EVP (Electronic Voice Phenomena) are said to be manifestations of voices of ghosts or spirits made audible through static on the radio, or on electronic recording media.

According to Psychic Researchers, EVP is a way to communicate with spirits. They believe that the voices of the dead can be recorded and played back on magnetic audio tape. It is the most modern way to communicate with the spirit world. However, some skeptics believe that they are not voices of the dead but interference from CB radio transmissions. Some say that they are capture errors, or results of processing artifacts. Others still, believed that, this is a case of Auditory pareidolia, or Apophenia.

It has been said that Thomas Edison was working on an EVP device. However the credit for discovering EVP goes to Fredrich Jurgenson when he was recording bird sounds in the Swedish countryside and on play back he distinctly heard the voice of a man discussing nocturnal bird songs in Norwegian. He had heard nothing during the recording but many voices on playback, some giving him instructions on how to record more voices. EVPs are also called Raudive Voices after Konstantine Raudive who recorded 100,000 voices. He published the book entitled "The Inaudible Made Audible". EVP research is done all over the world but most heavily in the United States and Germany. The Association for Voice Taping Research was founded in the 1970's in Germany, and the American Association - Electronic Voice Phenomenon in 1982. Conferences are conducted world wide by engineers and electronic experts who devise special sophisticated equipment to record EVPs.

In 1982, engineer George Meek and psychic William O'Niell built a device called a Spiricom.

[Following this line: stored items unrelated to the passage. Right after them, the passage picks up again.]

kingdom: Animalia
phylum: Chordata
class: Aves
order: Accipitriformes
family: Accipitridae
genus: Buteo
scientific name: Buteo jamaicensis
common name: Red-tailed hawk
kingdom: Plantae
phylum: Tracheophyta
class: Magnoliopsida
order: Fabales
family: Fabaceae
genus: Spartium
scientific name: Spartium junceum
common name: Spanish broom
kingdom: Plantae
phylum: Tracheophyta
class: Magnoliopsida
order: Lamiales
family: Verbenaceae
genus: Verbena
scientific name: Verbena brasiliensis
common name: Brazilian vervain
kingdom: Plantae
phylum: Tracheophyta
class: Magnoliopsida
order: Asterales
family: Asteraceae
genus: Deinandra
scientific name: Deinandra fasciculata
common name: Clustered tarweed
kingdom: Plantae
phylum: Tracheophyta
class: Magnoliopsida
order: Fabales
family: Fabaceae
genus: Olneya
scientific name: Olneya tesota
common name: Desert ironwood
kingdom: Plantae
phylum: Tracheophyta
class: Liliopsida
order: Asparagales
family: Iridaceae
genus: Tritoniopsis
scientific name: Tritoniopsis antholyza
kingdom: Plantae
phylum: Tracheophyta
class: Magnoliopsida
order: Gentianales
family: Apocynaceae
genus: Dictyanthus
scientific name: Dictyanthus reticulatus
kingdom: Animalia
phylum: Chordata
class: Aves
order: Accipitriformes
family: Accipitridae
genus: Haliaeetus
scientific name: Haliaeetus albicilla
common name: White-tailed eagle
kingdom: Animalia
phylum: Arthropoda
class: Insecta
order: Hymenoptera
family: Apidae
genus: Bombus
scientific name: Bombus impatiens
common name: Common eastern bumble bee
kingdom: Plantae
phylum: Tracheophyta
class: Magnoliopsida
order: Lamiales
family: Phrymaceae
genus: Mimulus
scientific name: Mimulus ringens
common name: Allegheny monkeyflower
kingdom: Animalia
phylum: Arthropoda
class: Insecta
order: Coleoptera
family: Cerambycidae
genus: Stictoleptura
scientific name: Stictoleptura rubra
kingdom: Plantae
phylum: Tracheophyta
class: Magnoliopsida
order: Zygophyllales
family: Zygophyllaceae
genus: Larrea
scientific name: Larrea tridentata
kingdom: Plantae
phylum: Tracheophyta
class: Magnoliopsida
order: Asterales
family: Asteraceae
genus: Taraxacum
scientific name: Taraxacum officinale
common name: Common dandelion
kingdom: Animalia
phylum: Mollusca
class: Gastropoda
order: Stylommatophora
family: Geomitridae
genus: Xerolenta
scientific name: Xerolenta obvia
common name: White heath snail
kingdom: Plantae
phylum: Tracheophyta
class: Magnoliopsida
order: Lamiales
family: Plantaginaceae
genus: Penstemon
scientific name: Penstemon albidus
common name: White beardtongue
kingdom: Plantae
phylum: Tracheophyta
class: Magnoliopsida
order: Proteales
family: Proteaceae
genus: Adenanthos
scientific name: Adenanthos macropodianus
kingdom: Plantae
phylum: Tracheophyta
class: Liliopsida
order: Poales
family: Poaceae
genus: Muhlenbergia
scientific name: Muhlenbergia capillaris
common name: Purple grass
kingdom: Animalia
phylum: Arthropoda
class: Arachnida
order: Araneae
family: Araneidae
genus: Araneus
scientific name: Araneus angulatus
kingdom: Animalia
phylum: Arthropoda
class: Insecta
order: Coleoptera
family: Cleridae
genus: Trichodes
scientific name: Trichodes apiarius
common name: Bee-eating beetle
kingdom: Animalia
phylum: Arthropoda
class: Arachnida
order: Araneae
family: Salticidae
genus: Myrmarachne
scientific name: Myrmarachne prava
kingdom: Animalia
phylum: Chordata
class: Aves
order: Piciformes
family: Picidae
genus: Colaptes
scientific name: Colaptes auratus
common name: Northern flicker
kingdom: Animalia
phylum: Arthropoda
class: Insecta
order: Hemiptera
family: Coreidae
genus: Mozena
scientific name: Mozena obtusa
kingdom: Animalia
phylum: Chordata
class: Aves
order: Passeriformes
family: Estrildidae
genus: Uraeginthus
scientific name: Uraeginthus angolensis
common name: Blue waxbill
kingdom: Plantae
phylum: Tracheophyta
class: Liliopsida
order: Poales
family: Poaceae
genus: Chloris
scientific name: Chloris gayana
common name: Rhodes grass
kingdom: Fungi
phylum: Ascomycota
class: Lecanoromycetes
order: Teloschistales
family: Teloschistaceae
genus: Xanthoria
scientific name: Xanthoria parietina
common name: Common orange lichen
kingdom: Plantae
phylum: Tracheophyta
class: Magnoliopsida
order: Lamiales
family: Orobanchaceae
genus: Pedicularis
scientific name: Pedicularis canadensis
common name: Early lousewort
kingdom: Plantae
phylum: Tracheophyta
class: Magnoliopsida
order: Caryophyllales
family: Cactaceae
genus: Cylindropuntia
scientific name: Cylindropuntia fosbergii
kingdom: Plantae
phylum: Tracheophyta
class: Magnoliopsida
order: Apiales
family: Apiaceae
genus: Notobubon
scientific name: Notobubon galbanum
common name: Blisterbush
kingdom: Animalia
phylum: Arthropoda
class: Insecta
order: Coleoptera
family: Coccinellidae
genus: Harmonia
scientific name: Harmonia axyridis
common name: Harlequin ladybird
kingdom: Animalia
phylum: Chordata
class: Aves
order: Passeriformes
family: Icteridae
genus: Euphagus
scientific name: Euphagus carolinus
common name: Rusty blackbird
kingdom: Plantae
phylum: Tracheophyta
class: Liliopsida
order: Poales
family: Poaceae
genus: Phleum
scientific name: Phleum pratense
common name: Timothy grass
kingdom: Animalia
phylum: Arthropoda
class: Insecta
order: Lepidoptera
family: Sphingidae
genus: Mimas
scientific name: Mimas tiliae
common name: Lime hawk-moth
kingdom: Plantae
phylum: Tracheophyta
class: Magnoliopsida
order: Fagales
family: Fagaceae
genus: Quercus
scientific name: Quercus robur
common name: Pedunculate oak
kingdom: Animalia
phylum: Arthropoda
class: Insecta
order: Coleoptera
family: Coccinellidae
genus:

Meek says a discarnate scientist told him how to build it while contacting Meek at a seance. Meek then founded the Metascience Foundation of North Carolina. The Spiricom enabled two way conversation between the living and the dead. He Gave Spiricoms to anyone who wanted them at no cost, however most people reported no success. Other EVP researchers credited the initial success to the mediumship of O'Neill. Up until now, researchers continue to strive to capture on tape some EVPs, which might be evidence of life after death.

Instrumental TransCommunication (ITC) is a more general term than EVP and refers to communication between spirits or other discarnate entities and the living, through any sort of electronic device such as tape recorders, fax machines, television sets or computers. ITC include visual and other anomalies, rather than only auditory effects. The term was coined by physicist Professor Ernst Senkowski, of the Faculty of Engineering in University of Mainz, Germany.

For example, according to Claus Schreiber an instance of ITC occurred at 1:22 p.m. on October 21, 1987 in which the image of EVP researcher Friedrich Jürgenson (whose funeral was held that day) has appeared on a television in the home of a colleague, which had been purposefully tuned to a vacant channel. It is claimed that similar effects can be achieved using a TV and video camera via the Droste effect. This involves aiming a video camera at the television and feeding the output of the camera back into the TV, in order to achieve a feedback loop.

ITC is highly controversial, and skeptics say that there is not enough evidence to conclude scientifically that ITC is of paranormal origin.